The withdrawal of U.S. and NATO forces has brought with it an uptick in violence across Afghanistan. Taliban attacks have hit small outposts around vulnerable government-held towns and cities, but Saturday’s was one of the deadliest large-scale bombings targeting civilians in Kabul in months.
No group has claimed responsibility for the attack. The Taliban denied any involvement, but Afghan President Ashraf Ghani blamed the militants for the bombing, citing it as proof that they do not want a peaceful settlement to the conflict. Other experts warn that the more instability created in Afghanistan because of the withdrawal of foreign forces, the easier it will be for other militant groups such as the Islamic State to grow in strength.
An intense diplomatic push was launched earlier this year to reach a peace deal between the Taliban and the Afghan government to avoid the wave of violence now sweeping Afghanistan. The United States pressured the two sides to agree to a deal that included a cease-fire, but it was unsuccessful.
Negotiations are ongoing. “This is a pivotal moment for the Taliban and Afghan leadership to come together and take responsibility for the future of their country,” the U.S. State Department said in a statement.
“We will do all we can to galvanize and support the diplomatic process. That includes negotiations between Afghan leaders and the Taliban and the meaningful participation and inclusion of women, minorities and civil society,” the statement said.
In recent years, the Islamic State has claimed responsibility for attacks targeting civilians in western Kabul, a neighborhood that is home to many ethnic Hazaras and Shiites, whom the militants view as heretics. A wedding hall bombing, a shooting at a religious gathering and a suicide attack on a gym are just some of the Kabul attacks the Islamic State has claimed.
Last year, gunmen stormed a maternity ward in western Kabul, killing 16 people, including two newborns. That attack also went unclaimed: The Taliban denied responsibility, and the government blamed the militants.
Despite the risks, Nekbakht’s parents intend to send their other daughters back to Syed Al-Shahda once it reopens. They cannot afford to move to another neighborhood, and they say education is the only way they can ensure their children will have a better life and perhaps be able to flee Afghanistan one day.

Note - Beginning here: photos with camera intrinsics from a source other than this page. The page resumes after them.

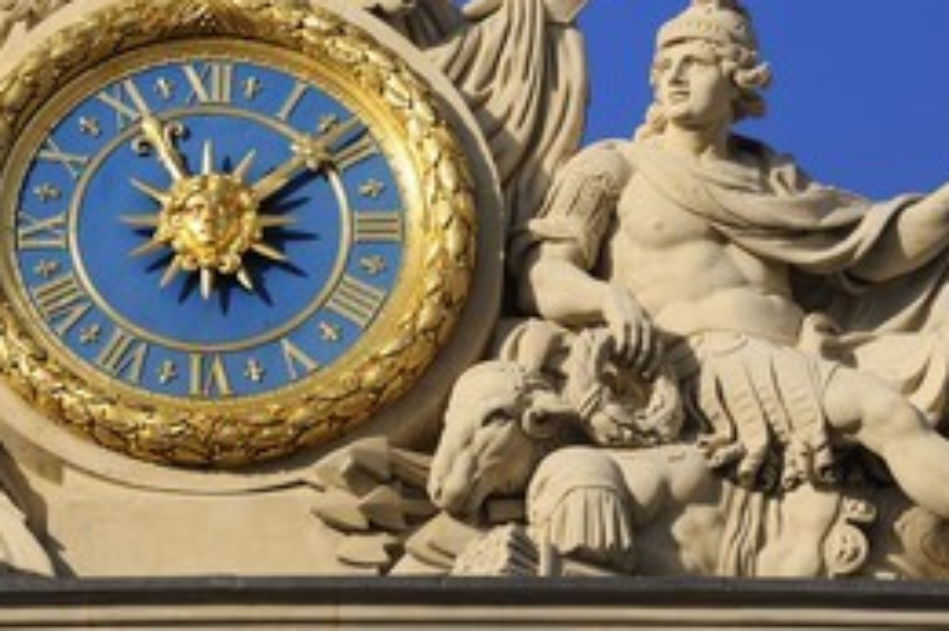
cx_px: 215
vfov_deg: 4.2
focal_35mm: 323
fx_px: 8509
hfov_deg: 6.4
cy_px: 197
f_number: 11
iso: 200
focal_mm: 200
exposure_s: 1/400
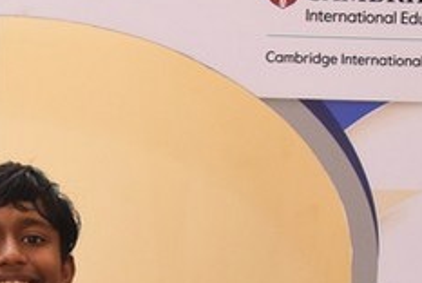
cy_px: 403
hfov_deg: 14.9
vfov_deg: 9.9
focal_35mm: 135
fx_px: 1584
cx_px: -2
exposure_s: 1/200
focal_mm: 35
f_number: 7.1
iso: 3200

“I want my children to be teachers or doctors so they can leave this country,” said Hydari, Nekbakht’s mother. Alizada, her brother, conceded, “now that the U.S. troops are leaving, we fear the situation for Hazaras may get even worse.”
Along with Afghan journalists and civil society activists whom the Taliban has threatened, many Hazaras are also attempting to flee.

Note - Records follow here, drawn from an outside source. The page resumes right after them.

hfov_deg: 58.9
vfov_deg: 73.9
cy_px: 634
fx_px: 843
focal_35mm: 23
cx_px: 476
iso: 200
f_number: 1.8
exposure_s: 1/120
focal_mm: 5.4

Jawad Zawulistani, a 28-year-old Hazara working for a local human rights NGO, said he refuses to abandon his home country, but many of his friends are leaving or trying to plot an exit.
“The conversations are very painful; it’s sad for me to see them go,” he said, explaining that he can understand why they want to seek security and better work opportunities elsewhere.
“But if we leave our country, we are creating a vacuum for the extremists,” he said. “That’s why I am determined to stay.”
Mukhtar Alizada's name was misspelled in an earlier version of the article as Auzada. This version has been corrected.